Implementers and senders of methods is handled via reflection on the 
classes and methods present so that was easy.

To support all instances and all references requires heap inspection which 
we get from using the jvmti heap functions.
This had some issues with some of the support classes for invoke dynamic 
but we were able to use a two pass tagging
approach to make sure we found all of the references to our objects.  This 
has to find objects both in arrays and in
instance vars.

Inspecting the stack was straight forward once we filtered the stack trace 
to only have our method sends present.  As
an option one can also inspect the full jvm trace.   Using the jvmti 
variable access api allows the locating the variable 
which is then placed into a static field of out debugger support class. 
This field is then access by Smallltalk via a 
primitive (in Smalltalk a primitive is the way we share with the 
underlying environment).  Once we have this object
we can manipulate its instance vars from the Smalltalk side as well.

When an error is thrown the thread is suspended ( we added some jvmti 
thread management apis just to get away
from the deprecated methods) and a new thread is launched with an instance 
of the debugger and a pointer to the
thread to debug.  At this point one can only inspect the thread locals and 
anything else in the object memory.  The
thread is not restartable so we kill it ( by sending ThreadDeath ).
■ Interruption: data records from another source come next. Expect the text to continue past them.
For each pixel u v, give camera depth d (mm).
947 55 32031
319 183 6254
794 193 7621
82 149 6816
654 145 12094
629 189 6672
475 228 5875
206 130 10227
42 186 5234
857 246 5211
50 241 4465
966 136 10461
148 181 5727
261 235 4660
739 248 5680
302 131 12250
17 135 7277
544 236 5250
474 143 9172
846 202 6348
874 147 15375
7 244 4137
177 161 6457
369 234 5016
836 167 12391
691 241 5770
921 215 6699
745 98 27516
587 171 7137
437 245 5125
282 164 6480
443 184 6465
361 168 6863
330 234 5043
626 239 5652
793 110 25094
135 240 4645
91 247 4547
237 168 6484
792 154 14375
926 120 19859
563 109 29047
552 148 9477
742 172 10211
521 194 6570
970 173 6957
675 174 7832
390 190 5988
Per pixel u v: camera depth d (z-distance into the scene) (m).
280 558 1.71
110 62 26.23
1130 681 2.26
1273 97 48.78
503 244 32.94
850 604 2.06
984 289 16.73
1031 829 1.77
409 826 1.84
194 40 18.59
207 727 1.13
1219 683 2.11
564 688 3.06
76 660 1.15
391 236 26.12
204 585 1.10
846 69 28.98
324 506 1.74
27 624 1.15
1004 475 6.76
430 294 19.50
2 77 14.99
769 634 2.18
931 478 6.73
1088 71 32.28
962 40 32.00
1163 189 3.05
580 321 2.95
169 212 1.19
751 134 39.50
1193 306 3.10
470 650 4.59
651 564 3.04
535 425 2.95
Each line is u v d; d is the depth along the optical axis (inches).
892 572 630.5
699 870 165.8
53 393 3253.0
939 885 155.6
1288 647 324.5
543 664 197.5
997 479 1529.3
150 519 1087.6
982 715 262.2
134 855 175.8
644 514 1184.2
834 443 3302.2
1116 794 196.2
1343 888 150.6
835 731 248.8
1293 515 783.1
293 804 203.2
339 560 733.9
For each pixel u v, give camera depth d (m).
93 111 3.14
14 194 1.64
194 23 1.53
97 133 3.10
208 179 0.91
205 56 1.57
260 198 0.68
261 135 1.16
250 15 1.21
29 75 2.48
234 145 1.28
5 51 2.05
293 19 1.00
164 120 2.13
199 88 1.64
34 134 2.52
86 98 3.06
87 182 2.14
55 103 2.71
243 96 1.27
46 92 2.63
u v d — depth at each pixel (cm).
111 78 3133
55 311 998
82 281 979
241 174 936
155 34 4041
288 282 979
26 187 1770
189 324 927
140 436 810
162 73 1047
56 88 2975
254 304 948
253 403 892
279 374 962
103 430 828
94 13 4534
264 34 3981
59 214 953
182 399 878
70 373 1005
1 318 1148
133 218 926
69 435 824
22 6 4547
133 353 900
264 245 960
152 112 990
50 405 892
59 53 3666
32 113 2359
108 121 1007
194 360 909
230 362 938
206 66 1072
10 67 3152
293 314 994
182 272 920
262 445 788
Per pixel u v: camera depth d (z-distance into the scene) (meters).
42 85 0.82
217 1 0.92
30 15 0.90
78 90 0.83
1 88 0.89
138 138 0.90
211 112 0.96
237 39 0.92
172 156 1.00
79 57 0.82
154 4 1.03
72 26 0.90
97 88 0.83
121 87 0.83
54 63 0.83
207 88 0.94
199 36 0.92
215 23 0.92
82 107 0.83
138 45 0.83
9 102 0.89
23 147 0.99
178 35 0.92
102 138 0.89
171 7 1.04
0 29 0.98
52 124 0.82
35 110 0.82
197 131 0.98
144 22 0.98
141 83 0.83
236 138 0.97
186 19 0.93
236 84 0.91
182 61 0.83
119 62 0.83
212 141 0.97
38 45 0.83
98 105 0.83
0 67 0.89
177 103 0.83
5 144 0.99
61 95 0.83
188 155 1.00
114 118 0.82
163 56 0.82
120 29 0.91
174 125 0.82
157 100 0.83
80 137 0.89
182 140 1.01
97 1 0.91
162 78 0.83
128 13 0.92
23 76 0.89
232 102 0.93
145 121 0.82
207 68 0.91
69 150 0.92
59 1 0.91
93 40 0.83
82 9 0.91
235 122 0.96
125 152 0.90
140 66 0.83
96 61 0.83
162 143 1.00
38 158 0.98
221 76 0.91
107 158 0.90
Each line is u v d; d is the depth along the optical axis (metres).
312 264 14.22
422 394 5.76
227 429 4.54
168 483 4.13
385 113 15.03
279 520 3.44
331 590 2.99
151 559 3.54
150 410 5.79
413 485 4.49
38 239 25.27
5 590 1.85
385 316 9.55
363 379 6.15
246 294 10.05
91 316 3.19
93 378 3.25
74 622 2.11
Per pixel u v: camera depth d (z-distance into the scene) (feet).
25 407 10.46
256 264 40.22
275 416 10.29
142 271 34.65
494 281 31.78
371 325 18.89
But it the error is a halt or breakpoint we can then step the thread 
along.  We tried this with jvmti but is was broken
and seems to add quite a bit of delay to everything.  Plus its a callback 
approach which looked like a lot of work.  So
instead we tweaked the call site logic to add a debug check. I liked the 
way this worked a lot.

For a dynamic look up we already have a callsite with a target of one or 
more GWTs to select the implementation
which matches the receiver class.  What we have to do to implement a 
debugger is to place before the first GWT
a test which determines if this is the time to suspend.  Unfortunately 
GWTs are added to the end so we need a 
way to keep the test at the beginning (thanks to John and Réme suggestion) 
we can simply have a callsite have a target which
is another callsite.  The first callsite points at the test logic and the 
second gets the GWT chain.  One nice thing
is that we can revert to the single site version using a debug flag.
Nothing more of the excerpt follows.